Just a couple weeks ago, Servin helped a woman from Seattle who was looking for information about the Hutchins family.

The Hutchins family were natives from the southern states who settled near Pigeon Lake, south of Dassel.

These pioneers later made their way west to Washington, according to Servin.

Though later Dassel was made up of mainly Swedish descent, the surrounding townships were also settled by New England natives (Kingston), Germans (Ellsworth), Irish (Darwin), and southerners (Collinwood) after the Civil War. The Finnish also settled north of Kingston around 1900.

A map on the history center’s fourth floor exhibits these various settlements.

Family histories are done upon request with fees, depending on time and extent of research.

People are also welcome to come in and use the archives from their own research and the historical society will assist if necessary.

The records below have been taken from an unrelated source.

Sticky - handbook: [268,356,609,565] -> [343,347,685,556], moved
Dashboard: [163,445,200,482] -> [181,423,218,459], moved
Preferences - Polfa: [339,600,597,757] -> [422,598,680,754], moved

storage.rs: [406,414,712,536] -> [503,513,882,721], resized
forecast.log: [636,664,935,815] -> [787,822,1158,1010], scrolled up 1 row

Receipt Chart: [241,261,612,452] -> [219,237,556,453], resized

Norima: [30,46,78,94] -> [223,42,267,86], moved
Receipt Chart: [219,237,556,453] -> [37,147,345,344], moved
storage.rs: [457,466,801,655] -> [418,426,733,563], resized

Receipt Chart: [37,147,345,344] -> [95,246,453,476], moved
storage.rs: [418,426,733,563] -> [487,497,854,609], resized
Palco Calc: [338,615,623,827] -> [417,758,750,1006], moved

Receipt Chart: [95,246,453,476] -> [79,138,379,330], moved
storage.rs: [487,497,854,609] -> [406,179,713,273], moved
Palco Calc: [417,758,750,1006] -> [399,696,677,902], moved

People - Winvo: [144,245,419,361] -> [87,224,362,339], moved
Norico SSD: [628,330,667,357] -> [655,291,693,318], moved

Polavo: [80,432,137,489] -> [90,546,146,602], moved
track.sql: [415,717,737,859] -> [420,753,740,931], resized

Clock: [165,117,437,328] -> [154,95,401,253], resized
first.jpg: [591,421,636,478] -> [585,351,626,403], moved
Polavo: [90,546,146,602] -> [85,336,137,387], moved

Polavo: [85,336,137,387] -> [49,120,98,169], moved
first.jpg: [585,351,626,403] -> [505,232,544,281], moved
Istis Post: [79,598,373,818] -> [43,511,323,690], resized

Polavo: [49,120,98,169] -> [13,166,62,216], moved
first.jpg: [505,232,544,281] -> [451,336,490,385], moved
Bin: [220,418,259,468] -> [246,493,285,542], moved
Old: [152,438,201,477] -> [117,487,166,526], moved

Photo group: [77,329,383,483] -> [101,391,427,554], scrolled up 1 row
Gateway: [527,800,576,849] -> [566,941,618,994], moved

For more information, call the Dassel History Center at (320) 275-3077.

Headlines in past newspapers

These are some examples of the headlines Servin has found from past newspapers during her research (names are fictitious):

• “Einar Einerson was adjudged insane and taken last Friday to Fergus Falls”

• “Mrs. Hjalmerson dies at the advanced age of 55”

• “Swan Lake pioneer goes to the great beyond”

• “Lake Albert resident tarred and feathered for committing adultery with neighbor’s wife.”